Der zwölfjährige Ben ist neu im Wasserball-Sommercamp. Er möchte unbedingt dazugehören, doch der prahlerische und fiese Jake, der Anführer der etablierten Clique, macht es ihm schwer. Er manipuliert die anderen Jungs und hetzt gegen den tollpatschigen Einzelgänger Eli, der unter einem ausgeprägten, eitrigen Hautausschlag leidet. Er redet der Gruppe ein, Eli habe die „Pest“. Wer ihm zu nahe kommt, den wird es als Nächstes treffen. Auch Ben wird von Jakes unbarmherziger Bande oft gepiesackt und fürchtet sich immer mehr vor einer Ansteckung. Plötzlich lauert die Angst vor der vermeintlichen Seuche in jedem Pickel. Als die zwei Außenseiter dennoch zusammenrücken, beginnt Jakes Hetzkampagne, in eine immer brutalere Schikane auszuarten, die ihren blutigen Höhepunkt auf der Discoparty mit den Mädchen finden wird.

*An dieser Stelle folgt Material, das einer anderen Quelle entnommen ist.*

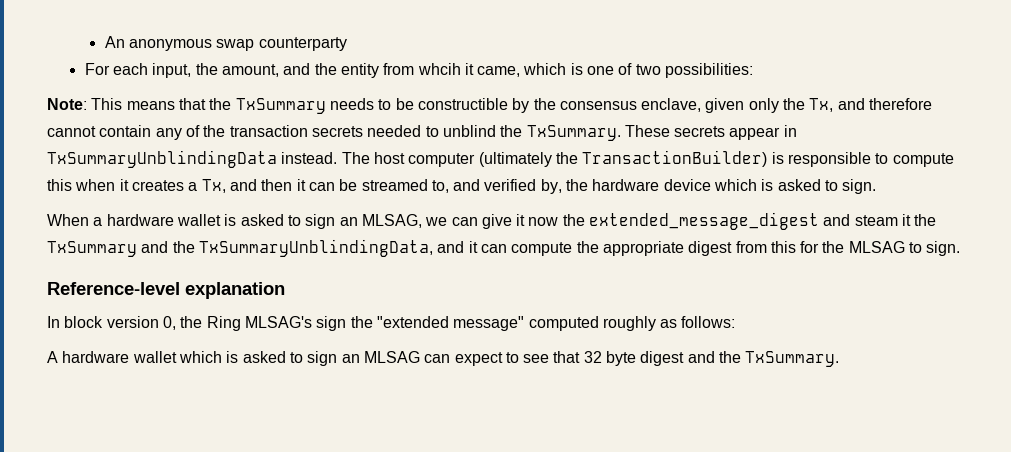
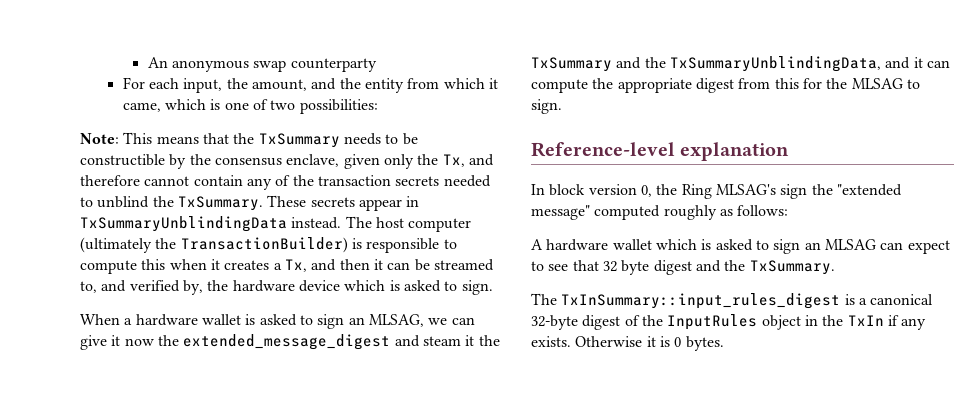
[417,63,461,75] whcih -> [443,78,485,89] which
(840, 359) none -> [531,293,934,309] [531,314,927,330] [531,336,724,351] // The TxInSummary::input_rules_digest is a canonical 32-byte digest of the InputRules object in the TxIn if any exists. Otherwise it is 0 bytes.

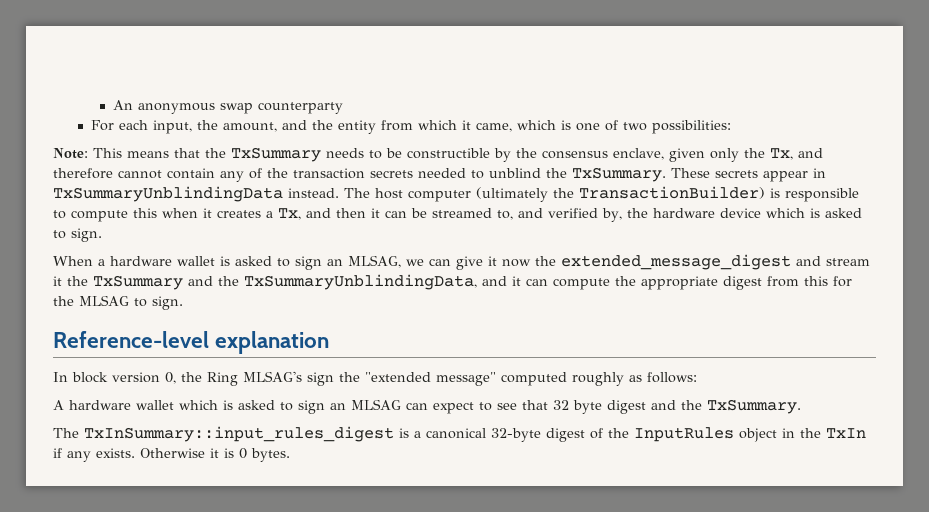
[422,336,461,346] steam -> [826,258,870,266] stream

In Charlie Polingers Erstlingswerk THE PLAGUE wird das Grauen des Erwachsenwerdens und des Ausgeschlossenseins auf verstörende Weise greifbar – ein Zustand, den jeder nachempfinden kann, der in der Schule selbst einmal gemobbt wurde. Zeitlose Unterwasserszenen schaffen im Wechsel mit dem klaustrophobischen Gefühl der Umkleidekabine und der vorpreschenden Tonspur eine beklemmende Atmosphäre, die nicht zuletzt dank der fantastischen, sehr authentischen jungen Schauspieler tief unter die Haut geht.
12-year-old Ben is new in town and at the water polo summer camp. From the very start, his attempts to fit in are met with little success. Together with Eli, whose skin rash is mocked as a contagious plague, he soon becomes an outsider. In Charlie Polinger’s debut feature THE PLAGUE, the horrors of growing up and being an outsider are rendered with disturbing intensity — a feeling anyone who has ever been bullied at school can relate to. Timeless underwater sequences alternate with the claustrophobic atmosphere of the locker rooms and a propulsive soundtrack, creating an oppressive mood that gets under your skin. The fantastic, remarkably authentic young cast gives a truly outstanding performance.